Using the requests library, files hosted on the internet were programmatically downloaded.  Once downloaded, the pandas library was used to read in the `.tsv` into a DataFrame.

### `tweet-json.txt`

Using the requests library, files hosted on the internet were programmatically downloaded.  The text file is read line by line to append the `tweet_id`, `favorite_count`, and `retweet_count` into a DataFrame

## Assessing Data
Once the data has all been gathered into individual DataFrames, the data is assessed both visually and programmatically to look for any quality and tidiness issues.

Programmatic Methods:
- .head()
- .describe()
- .info()
- .duplicated()
- .value_counts()
- .query()
- .sum()

The issues were categorized by quality and tidiness.

### Quality Issues
#### Completeness
1. `archive`: Missing and incorrect dog names

#### Validity
4. `archive`: Retweets may capture the same dog twice with a different tweet_id
5. `archive`: Replies do not have images
6. `predictions`: 324 predictions where the top 3 predictions are not dog breeds.  Sampling data reveals turtles, fish, sloth, etc.

#### Accuracy
7. `archive`: Rating numerator and denominator have many outliers

#### Consistency
9. `archive`: Timestamp column is a string
10. `archive`: Source displays url

### Tidiness Issues

#### Each variable forms a column
11. `predictions`: Four columns for stages of dog (doggo, pupper, puppo, floofer) should be one category column

#### Each observation forms a row
- N/A

#### Each type of observational unit forms a table
12. `predictions`: Observational unit is for image prediction, `jpg_url` should be part of `archive` table.
13. `tweets`: Retweet and favorite should be appended to `archive` table.

#### Missing and incorrect dog names.

Most of the tweets introduce the dog's name in the beginning of each tweet with "This is ...".

The previous gathering efforts took note of this pattern and was able to capture most of the dog's name by extracting the word after "This is ...".

However, if the tweet did not begin with "This is ..." the name was defaulted to "None".  This explains the 745 records where the dog's name is "None".

This method may also explains why the second most dog name is "a".  For example, if the tweet began with "This is a good boy..." then the method assigned the letter "a" to the dog's name.

On further inspection, if the dog's name was lowercase, it was likely labeled incorrectly.

The cleaning effort tried to correct the dog's name by filtering by incorrectly labeled tweets, and finding their name in the body of the text.

The notebook only includes correction for dog names labeled as "a" because of time constraint. However, with more time and cleaning effort more dog names could be found.

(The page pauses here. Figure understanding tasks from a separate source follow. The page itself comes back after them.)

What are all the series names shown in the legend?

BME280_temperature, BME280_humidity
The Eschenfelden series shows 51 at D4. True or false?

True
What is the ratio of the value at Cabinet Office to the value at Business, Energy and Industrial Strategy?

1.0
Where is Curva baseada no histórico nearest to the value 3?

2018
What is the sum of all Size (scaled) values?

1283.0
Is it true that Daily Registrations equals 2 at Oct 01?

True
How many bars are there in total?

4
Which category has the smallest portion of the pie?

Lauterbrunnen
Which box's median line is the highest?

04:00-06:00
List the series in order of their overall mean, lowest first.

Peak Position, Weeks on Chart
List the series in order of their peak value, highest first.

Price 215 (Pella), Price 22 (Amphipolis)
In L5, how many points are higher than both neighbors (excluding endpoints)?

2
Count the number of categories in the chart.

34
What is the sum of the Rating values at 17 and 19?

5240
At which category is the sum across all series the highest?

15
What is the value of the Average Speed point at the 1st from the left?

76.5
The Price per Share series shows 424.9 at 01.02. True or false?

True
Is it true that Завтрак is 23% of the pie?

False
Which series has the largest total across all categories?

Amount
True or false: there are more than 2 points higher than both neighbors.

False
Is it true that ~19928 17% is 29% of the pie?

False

#### Predictions are not dog breeds.

For the many of predictions where dog predictions are False, the images did not contain a dog.

However, there are some instances where a dog is in a busy photo and a dog breed is not predicted.

For example, a photo of a dog taken from behind and his face is in the reflection of a computer monitor.  The top three predictions were for items on the desk.

Retraining the model may provide more accurate breed predictions.